### Texto fornecido
※ ※ ※
São Paulo, domingo, 01 de agosto de 2004

Texto Anterior | Próximo Texto | Índice

Setor automotivo importa até barra de aço por avião

SANDRA BALBI
DA REPORTAGEM LOCAL

As indústrias que compõem a cadeia do setor automobilístico estão dando nó em pingo d'água para atender ao crescimento de 14,8% da produção das montadoras no primeiro semestre do ano. Há fabricantes de autopeças, como a Bosch, importando barras de aço por via aérea a um custo altíssimo, para fazer frente ao desabastecimento interno.
A unidade de sistemas diesel da empresa, localizada em Curitiba, chegou a mandar um portador à Alemanha para trazer, numa mala, pequenos lotes de peças para garantir a produção de um dia. "Exportamos quase metade dos sistemas de injeção que produzimos, e nossos clientes locais, fabricantes de caminhões e tratores, também têm compromissos no exterior. Não podemos deixar de atender as duas demandas", diz Ronaldo Reimer, vice-presidente.
Outras, de menor porte, como a Paranoá, fabricante de mangueiras para sistemas automotivos, tentam se defender da escassez de borracha carregando estoques para três meses de produção. Em tempos normais, o estoque é para 45 dias. "Tentamos nos proteger formando estoques desde o início do ano, mas o custo dessa operação é alto", afirma Luiz Gustavo Klass Mwosa, diretor da empresa.
A ginástica que os fornecedores das montadoras vêm fazendo para garantir o abastecimento "just-in-time" das linhas de montagem está chegando ao limite. Na sexta-feira, a fábrica de caminhões da Ford parou a produção, devido à falta de peças, para que seus fornecedores retomassem o fôlego.
Nem sempre, porém, a parada é organizada. Desde março, todas as montadoras têm sido obrigadas a interromper a produção por uma hora, duas a três vezes por semana, por falta de componentes, conta Mário Milani, vice-presidente do Sindipeças (sindicato dos fabricantes de autopeças).
Como presidente da Sogefi Filtration do Brasil, fabricante italiana de filtros e suspensão, Milani também vem tendo dificuldades com o fornecimento das siderúrgicas locais. Por isso foi obrigado a trocar um tipo específico de aço por outro, para não interromper a produção e atender os clientes.
※ ※ ※
### Conteúdo do conjunto

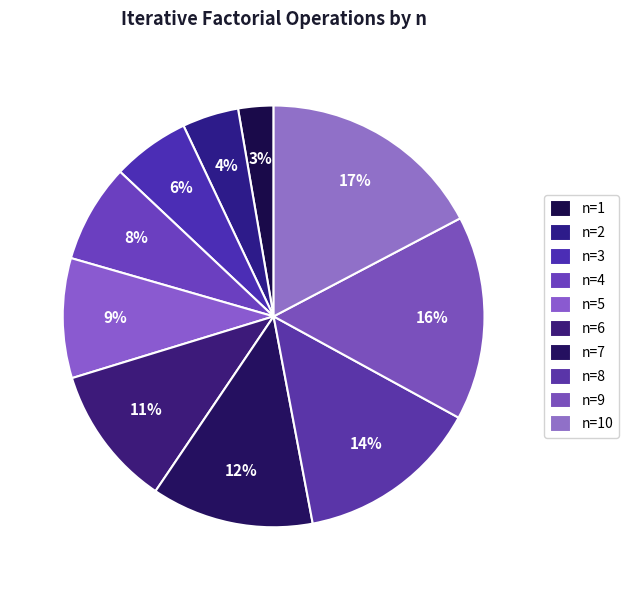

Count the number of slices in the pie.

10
※ ※ ※
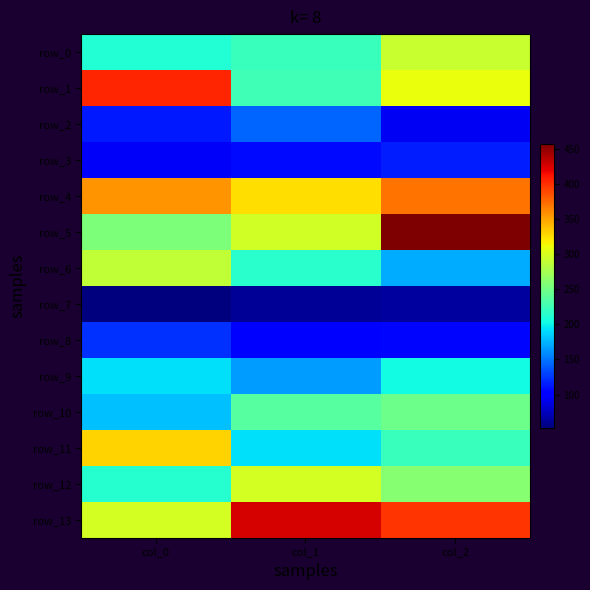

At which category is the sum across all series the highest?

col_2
※ ※ ※
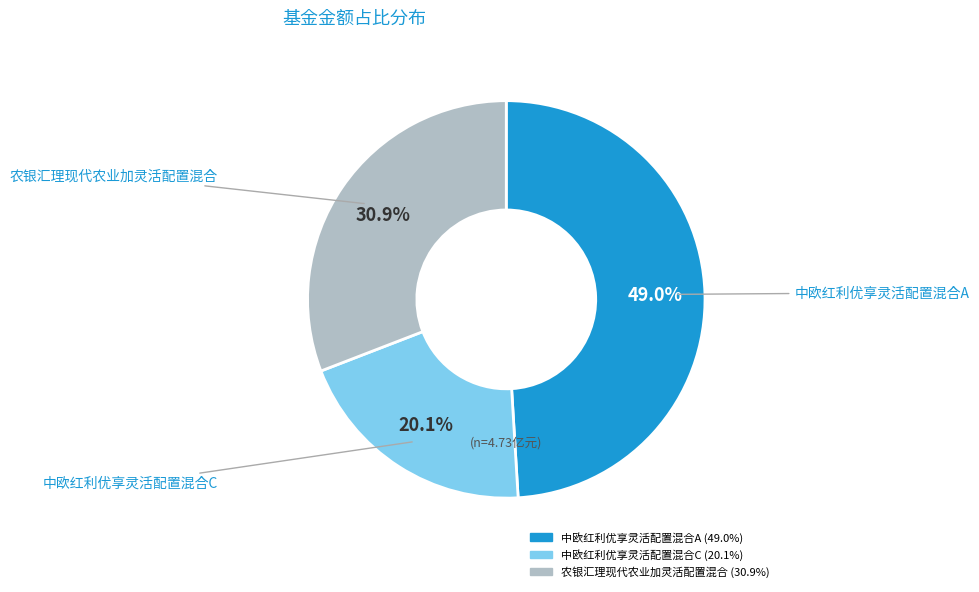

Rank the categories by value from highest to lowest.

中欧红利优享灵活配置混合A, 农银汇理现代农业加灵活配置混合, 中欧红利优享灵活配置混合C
※ ※ ※
### Tarefa 1
Liste todas as empresas citadas pelo nome na reportagem sobre o setor automotivo.
### Tarefa 2
Dê sequência à reportagem sobre o setor automotivo a partir do ponto em que ela termina.

### Resposta 1
Bosch, Paranoá, Ford, Sogefi Filtration do Brasil

### Resposta 2
Crise de crescimento
Da multinacional alemã ou italiana ao pequeno fabricante local de autopeças, o objetivo é um só: contornar a "crise de crescimento" que pegou a cadeia automotiva despreparada, após duas décadas de estagnação da economia.
Até o mês de junho, foi fabricado 1,038 milhão de veículos no país, de acordo com a Anfavea (associação das montadoras). A projeção do setor é chegar a 2,050 milhões de unidades fabricadas até o final do ano. "Se a produção de veículos bater em 2,1 milhões, isso vai embolar o meio-de-campo", afirma David Wong, gerente da Booz Allen & Hamilton.
Milani diz que é muito difícil romper a barreira das 2,1 milhões de unidades: os fornecedores locais de autopeças não conseguiriam atender a demanda. "A indústria automobilística é o topo de uma pirâmide que se equilibra sobre uma base frágil", diz ele.
Abaixo dela estão os sistemistas, empresas multinacionais que montam partes e peças e fornecem sistemas completos às montadoras. Mas eles dependem de cerca de 3.000 pequenos e médios fabricantes nacionais de autopeças que os abastecem. Segundo Milani, a maioria deles tem hoje dificuldades financeiras, dívidas tributárias e pouco acesso a crédito para poder fazer investimentos.
De olho no futuro, a Valeo, multinacional francesa, líder em sistemas de iluminação, mapeou os gargalos existentes em suas nove fábricas no Brasil e agora faz o mesmo com seus fornecedores.
A empresa está investindo em expansão de capacidade. Mas, até que os investimentos estejam prontos, ela negocia com os empregados a criação do quarto turno de trabalho para funcionar ininterruptamente. "Estamos nos preparando para um aumento de até 25% na demanda, nos próximos anos", afirma Alain Keruzore, presidente da Valeo.


Colaborou Fábio Amato, da Agência Folha


Texto Anterior: Crescimento remendado: Empresas driblam gargalo de infra-estrutura
Próximo Texto: Crescimento remendado: Exportador cria "overbooking" em navios
Índice


Copyright Empresa Folha da Manhã S/A. Todos os direitos reservados. É proibida a reprodução do conteúdo desta página em qualquer meio de comunicação, eletrônico ou impresso, sem autorização escrita da Folhapress.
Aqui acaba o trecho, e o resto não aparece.